Каких только бед она не желала этому человеку, и, однако, вопреки ее желаниям Фатеев и Метельников нашли взаимопонимание и даже подружились! Предъюбилейные дни стали для Лидии Васильевны сущим адом: заботы о банкете муж перепоручил коммерческому директору, по этой причине их контакты стали непременными. Она старалась избегать даже телефонных разговоров. Ее раздражал сам факт присутствия Фатеева в жизни мужа, и то, что она всегда должна помнить о нем и остерегаться, удручало и раздражало ее. Фатеев, чутьем угадывая опасность, старался сделать их отношения менее враждебными. Забота у него была самая приземленная: прийти к обоюдному согласию, предать забвению грехи молодости. Да и велики ли грехи-то? За давностью лет уж и не вспомнишь. Она же, считавшая, как и он, что признаваться в прошлых грехах и нелепо и неумно, ненавидела Фатеева уже за то, что он наравне с ней владеет этой тайной и волен распорядиться ею по своему усмотрению.
Застолье гудело, все больше погружаясь в состояние неконтролируемого откровения.
— Как ты думаешь, — спросил один из директоров, — она верна Метельникову?
Тот, к кому был обращен вопрос, надкусил маслину, покосился на собственную жену, облизал солоноватые губы и ответил так, чтобы его было трудно понять:
— Это смотря кто заказывает музыку. Нет, ты гляди, как сидит, еще ничего не известно, а уже царица на троне!
— Да брось ты!
— Я тебе говорю — верный признак.
— Разрешите тост. Так сказать, от собратьев, от соплеменников, как нас справедливо назвал наш замечательный руководитель товарищ Шмаков. Кто такой директор завода, председатель колхоза? Отвечу — ломовая лошадь истории, коренник. А что, есть возражения? — Говорящий стукнул кулаком по столу. — Нет возражений!
Оратор не захотел подойти к микрофону, просто задвинул свой стул и остался на паркетном пятачке в окружении столов, цветы касались его ног, он был похож на памятник.
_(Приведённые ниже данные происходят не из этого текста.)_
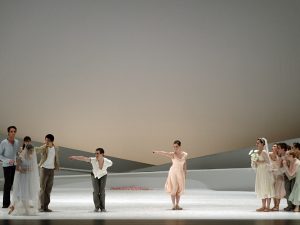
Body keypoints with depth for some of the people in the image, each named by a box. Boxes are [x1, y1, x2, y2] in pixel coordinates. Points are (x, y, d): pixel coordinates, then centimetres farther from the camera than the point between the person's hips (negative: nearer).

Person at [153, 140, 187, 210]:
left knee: (179, 189, 6)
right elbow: (164, 153, -28)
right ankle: (174, 205, 1)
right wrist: (157, 152, -46)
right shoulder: (172, 154, -11)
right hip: (173, 172, -3)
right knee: (174, 188, -5)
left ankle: (177, 205, 14)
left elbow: (184, 164, 10)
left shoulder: (185, 154, 0)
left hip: (181, 173, 3)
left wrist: (185, 174, 12)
Он знал Метельникова с давних пор. Его возбуждение рвалось наружу. Его донимала духота, он стянул набок мешавший ему галстук, и голос у него набирал силу к концу каждой фразы.
— В те годы я был гонористым парнишкой, избрали меня секретарем райкома комсомола. Техникум плюс два года мастером — вот и вся биография. Вырвали, как пук травы, посадили в отдельный горшок и говорят — расти. И я рос. Грех вспомнить. Полтора года отмучился, вызывают старшие товарищи. Присмотрелись, говорят, к тебе, сгодишься. Секретарем горкома комсомола пойдешь. Я от такой карьеры, скажу вам, даже смутился. Вернулся в райком и первое, что сделал, на себя в зеркало посмотрел. Может, не доглядел чего, а другие увидели? Нет, вижу, все тот же, уши оттопыренные, рожа самодовольная. С кем, думаю, посоветоваться? Стал перебирать по памяти начальство, к кому пойти. А мать мне говорит: а ты на завод сходи, они тебя на ноги поставили. И пошел я на завод к своему цеховому начальнику. Так, мол, и так, говорю, в горком забирают, как быть? Он меня выслушал, руки ветошью вытер так тщательно, аккуратно и говорит: «Секретарем горкома сватают? Это высоко. Дам тебе совет. Держись за трубу. Вон она, видишь, торчит, вся в огнях? Ее высота сорок пять метров. Где ни окажешься, ищи ее глазами». Я это на всю жизнь запомнил. И тебе, Антон Витальевич, вот что хочу сегодня сказать. Ты — наш. Ежели тебя в министерских коридорах просквозит и это, наше, в тебе выветрит, тебе, Антон Витальевич, конец. За нашу любовь к тебе! За нашу веру в тебя! За заводскую трубу в сорок пять метров ростом!